Os farmacêuticos de São Paulo foram surpreendidos pela desaceleração dos índices de preços no mês passado. “Fechamos o dissídio de 10% com base na projeção do Dieese, que estava em 10,15%. Acabamos ganhando 0,08% de aumento real”, comemora Sergio Luiz Leite, presidente da Fequimfar, uma das federações que representa os farmacêuticos do Estado, 56 mil trabalhadores.

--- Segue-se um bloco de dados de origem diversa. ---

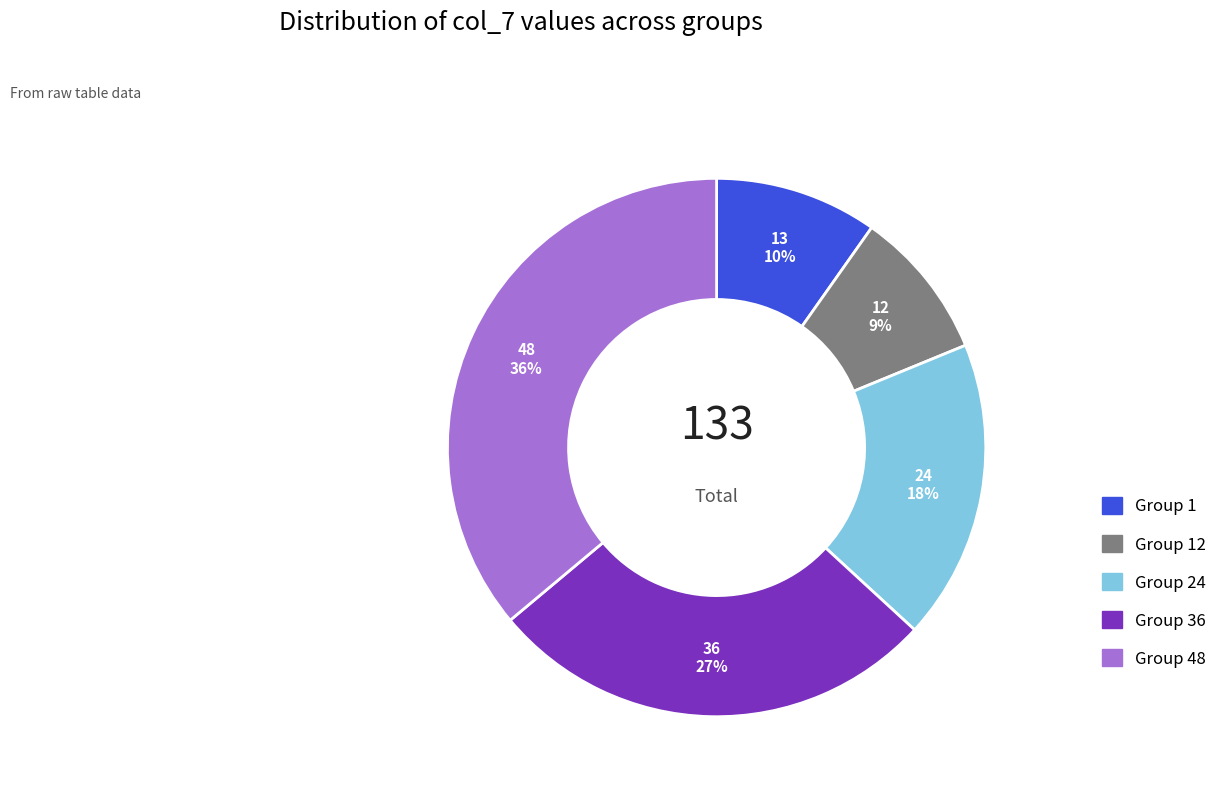

To the nearest percent, what portion does Group 1 represent?

10%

A categoria negociou ainda que o abono de R$ 800 pago em outros dissídios fosse dividido em 12 parcelas, incluídas no tíquete alimentação, que teve, assim, aumento superior a 50%.

Os 140 mil profissionais de TI de São Paulo conseguiram repor as perdas inflacionárias e fecharam alta de 10,67% nos salários – o aumento apurado pelo Índice Nacional de Preços ao Consumidor Amplo (IPCA) no ano passado. Para elevar a proposta inicial feita pelo sindicato empresarial, metade do índice, o Sindpd, que representa a categoria, concordou em dividir o reajuste em duas partes – 8,5% na data-base, em janeiro, e 2,17% no segundo semestre.

Para o presidente da entidade, Antônio Neto, a falta de um horizonte para a retomada da economia indica que a negociação difícil deste ano pode se repetir no dissídio de 2017. “A crise está batendo agora nas prestadoras de serviços”, diz. O ganho real deste ano praticamente empatou com o de 2015, que ficou em 0,1%. Em 2014, a alta foi de 2,1%.

Para garantir o INPC acumulado até fevereiro, 11,08%, a campanha dos sapateiros de Franca (SP) foi parar na mesa de conciliação do Ministério do Trabalho. Diante do momento mais difícil, o presidente do sindicato da categoria, Sebastião Ronaldo, diz que buscou alternativas fora do percentual de reajuste para tentar elevar os salários dos 28 mil trabalhadores que formam a base – entre elas estavam o auxílio escolar, pago aos que têm filhos, que foi corrigido de R$ 230 para R$ 256.